E deu um exemplo concreto: “Uma das pessoas da família, que era o presidente executivo do Banco no Brasil, queixava-se que ganhava pouco, mas ganhava bem para o nível de vida em Portugal e no Brasil. E ele ganhava um pouco menos do que eu, mas achava que ganhava pouco… Fiquei absolutamente boquiaberto quando soube desses pagamentos…Ele não podia ganhar mais do que eu, que era o número um”. “Quando soube dos pagamentos, vim a perceber que ele ganhava muito mais do que eu”, finalizou.
Quanto ao motivo concreto do seu testemunho, José Maria Ricciardi declarou não acreditar que o arguido João Martins Pereira estivesse a par do esquema de falsificação de contas que terá sido levado a cabo para esconder o problemas do BES. “Este é um exemplo de como convém ouvir uma testemunha pela segunda vez, mesmo que ela tenha sido ouvida em inquérito”, sublinhou o advogado Paulo da Matta.

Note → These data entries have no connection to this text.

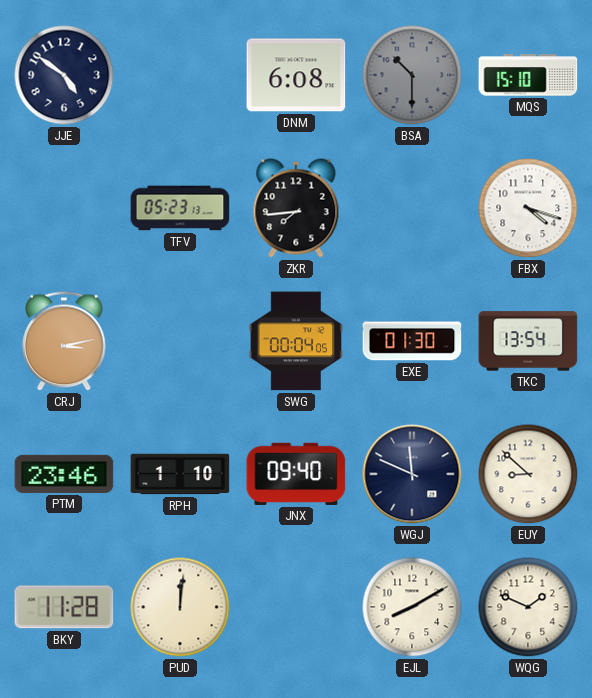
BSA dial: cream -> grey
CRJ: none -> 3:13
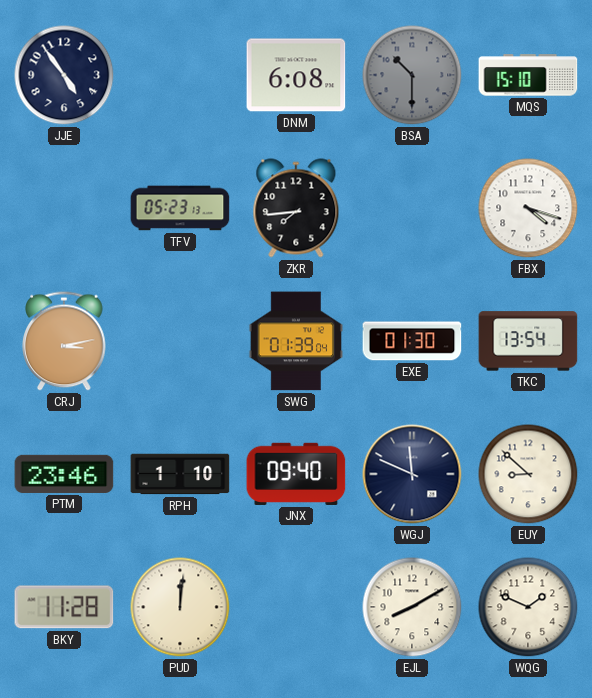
JJE: 4:51 -> 4:54
SWG: 00:04 -> 01:39
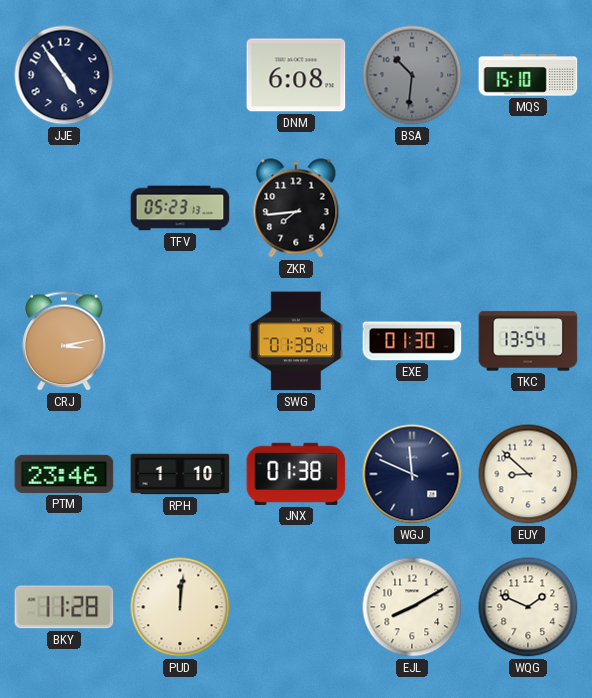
BSA: 10:30 -> 10:31
FBX: 4:18 -> none
JNX: 09:40 -> 01:38
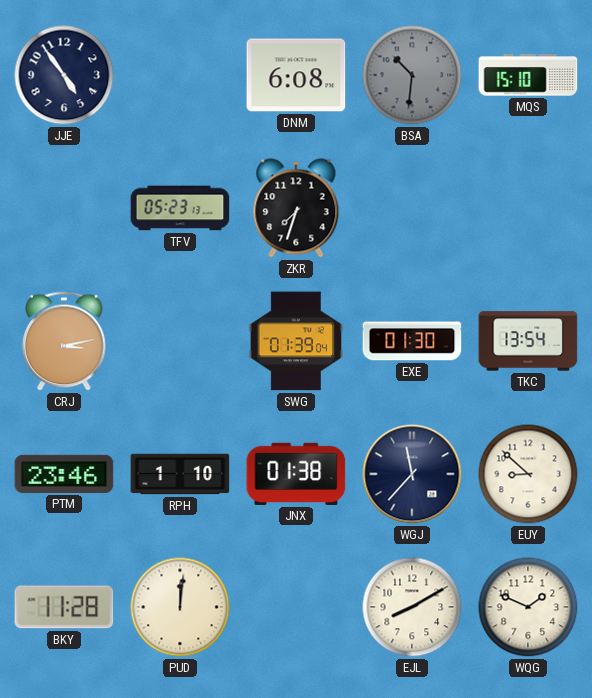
ZKR: 7:44 -> 7:33
WGJ: 11:49 -> 11:37
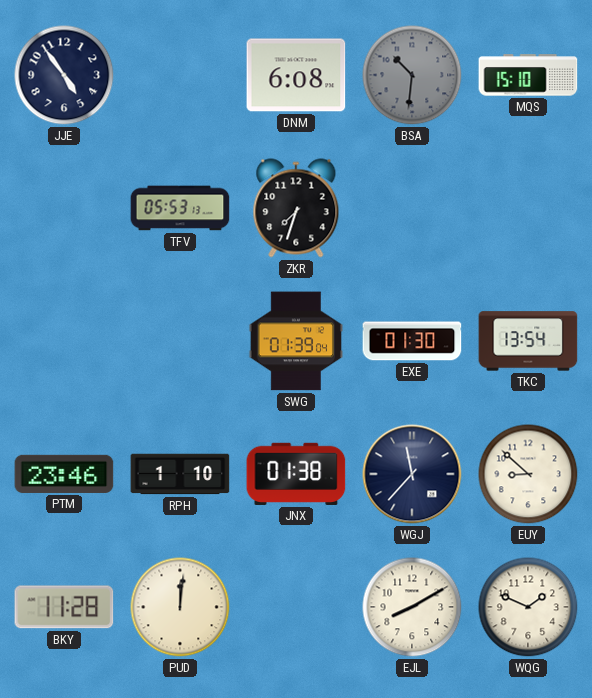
TFV: 05:23 -> 05:53
CRJ: 3:13 -> none
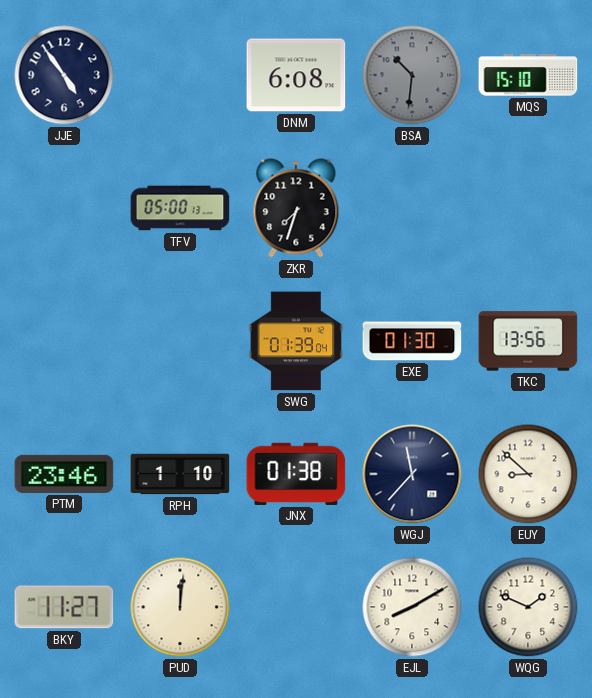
TFV: 05:53 -> 05:00
TKC: 13:54 -> 13:56
BKY: 11:28 -> 11:27
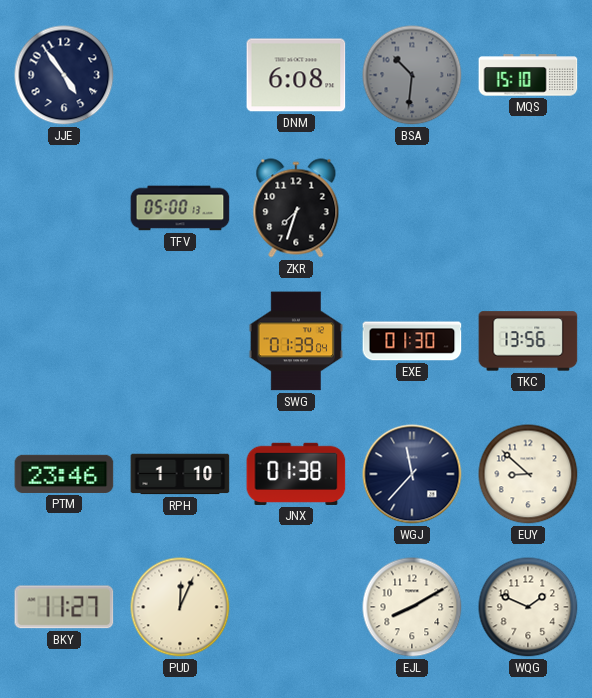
PUD: 12:01 -> 12:04
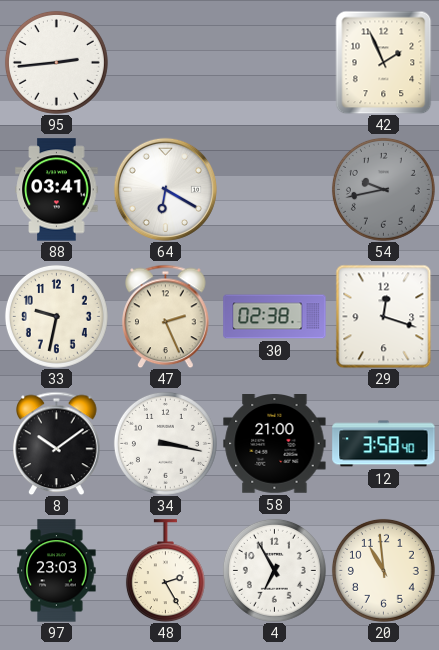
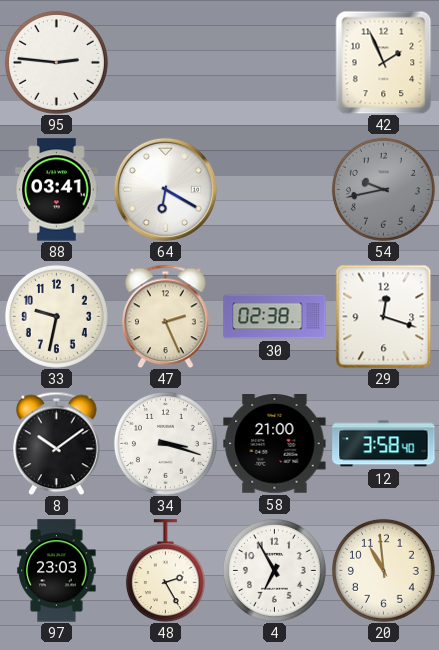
95: 2:44 -> 2:46
34: 3:17 -> 3:18
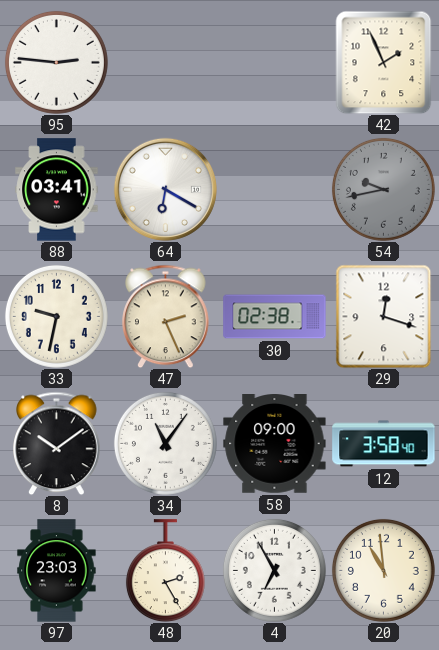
34: 3:18 -> 11:06
58: 21:00 -> 09:00
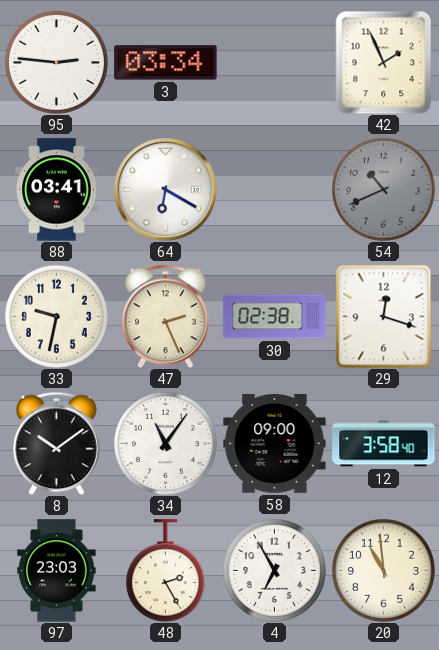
3: none -> 03:34
54: 9:43 -> 10:41
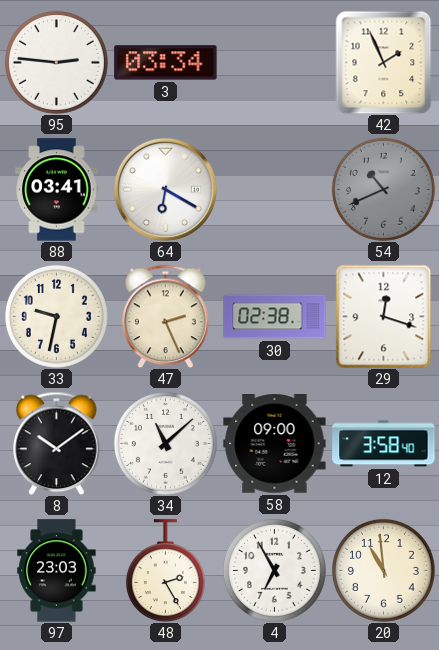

À saída do Tribunal Central de Instrução Criminal (TCIC), Ricciardi confirmou não ter sido confrontado com qualquer facto novo pelo juiz de instrução Ivo Rosa e escusou-se a prestar mais declarações, alegando cansaço. “Estou muito cansado, mas foi muito esclarecedor”, disse unicamente sobre a diligência, da qual saiu acompanhado do seu advogado Pedro Reis.
Esta semana, os procuradores do Ministério Público (MP) do processo do Banco Espírito Santo (BES) acusaram o juiz Ivo Rosa de confundir a sua liberdade de ação na condução da fase de instrução do caso com “arbitrariedade”. Na base desta acusação está o facto de o magistrado judicial ter aceitado ouvir durante esta fase processual 56 testemunhas, 26 das quais já foram inquiridas durante a fase de investigação do processo, algumas delas por mais do que uma vez. O depoimento do antigo primeiro-ministro Pedro Passos Coelho, arrolado pela defesa de Ricardo Salgado, é um dos que o MP considera como irrelevante
O processo BES/GES conta com 30 arguidos (23 pessoas e sete empresas), num total de 361 crimes. Considerado um dos maiores processos da história da justiça portuguesa, este caso agrega no processo principal 242 inquéritos, que foram sendo apensados, e queixas de mais de 300 pessoas, singulares e coletivas, residentes em Portugal e no estrangeiro.
Segundo o Ministério Público (MP), cuja acusação contabilizou cerca de quatro mil páginas, a derrocada do Grupo Espírito Santo (GES), em 2014, terá causado prejuízos superiores a 11,8 mil milhões de euros.